The Flickering Torch Mystery
- Original edition
- Author: Franklin W. Dixon
- Language: English
- Series: The Hardy Boys
- Genre: Detective, mystery
- Publisher: Grosset & Dunlap
- Publication date: January 1, 1943
- Publication place: United States
- Media type: Print (hardback & paperback)
- Pages: 212 pp
- Preceded by: The Clue of the Broken Blade
- Followed by: The Melted Coins

= The Flickering Torch Mystery =

Book by Franklin W. Dixon

The Flickering Torch Mystery is the twenty-second volume in the original The Hardy Boys series of mystery books for children and teens published by Grosset & Dunlap.

The book was written for the Stratemeyer Syndicate by Leslie McFarlane in 1943. Between 1959 and 1973 the first 38 volumes of the series were systematically revised as part of a project directed by Harriet Adams, Edward Stratemeyer's daughter. The original version of the book was rewritten in 1971 by Vincent Buranelli resulting in two different stories with the same title.

==Plot==

===Original edition===
The boys investigate the mysterious disappearance of rare silkworms at a scientific research facility while working at an experimental farm during their summer vacation. The mystery deepens to include the theft of government building materials — a case being investigated by their famous father, Fenton.

===Revised edition===
When two suspicious plane accidents occur near Marlin Crag Airport, the two Hardy brothers investigate the case and find themselves in greater danger than they anticipated. Frank and Joe suspect an oil beacon near the airport caught the pilots off track. The boys go to fictional Pittville and visit Martin Weiss's parents. They get a clue about a dance place called The Flickering Torch. This involves investigating the Flickering Torch where a band seems to be involved in something shady. Their friend Chet Morton develops a new hobby of building airplanes; however, when he buys a used fuselage from an airplane junkyard it gets stolen from his farm.
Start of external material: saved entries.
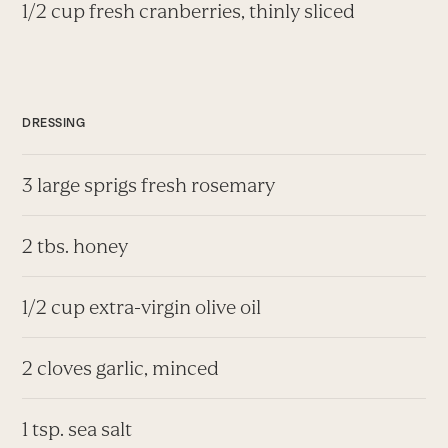
1/2 cup fresh cranberries, thinly sliced
DRESSING
3 large sprigs fresh rosemary
2 tbs. honey
1/2 cup extra-virgin olive oil
2 cloves garlic, minced
1 tsp. sea salt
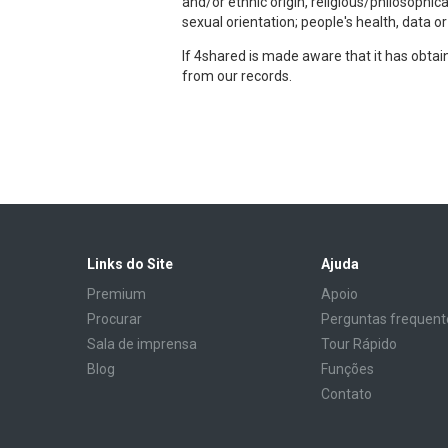
and/or ethnic origin, religious/philosophic
sexual orientation; people's health, data o
If 4shared is made aware that it has obta
from our records.
Links do Site
Ajuda
Premium
Apoio
Procurar
Perguntas frequent
Sala de imprensa
Tour Rápido
Blog
Funções
Contato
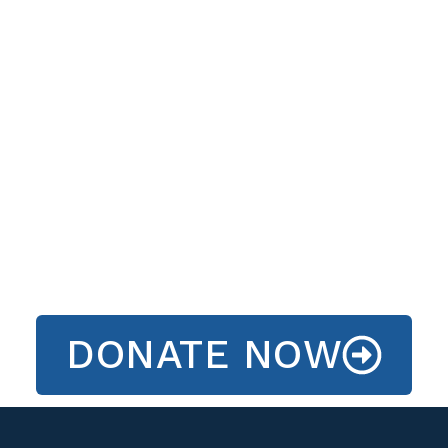
DONATE NOW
Ultimately the Hardys smash an illegal plot to make industrial diamonds using uranium isotopes from smuggled coal from the United Kingdom.

==Adaptation==
The book was also adapted in 1977 as the episode "The Flickering Torch Mystery" for the 1977 Hardy Boys/Nancy Drew Mysteries TV series. The story was completely re-written, involving the Hardys' search for a missing sound engineer in an investigation that uncovers a plot to kill rock star Tony Eagle (played by Ricky Nelson). Unfortunately, they wrongly conclude it was to be attempted through a bomb placed on stage during a concert, and their desperate interruption of it to destructively search for the bomb turns out be an embarrassing fiasco that finds nothing. Later, they uncover the true method of the murder attempt, but no one believes them until they are forced to trust their instincts and stop Eagle's departure on his private plane. Once accomplished, they convince Eagle to allow a search of the plane and they discover not only the missing sound engineer tied up and hidden inside, but also a hidden radio transmitter designed to interfere with the plane's navigational equipment so the plane would go hopelessly off course and crash in the ocean when its fuel is exhausted. Some aspects of the book remained (the Hardys investigating the disappearance of a pilot), but one of the subplots, Frank & Joe having their own rock band and about to make their debut performance, was moved to another episode, "Mystery of the Flying Courier".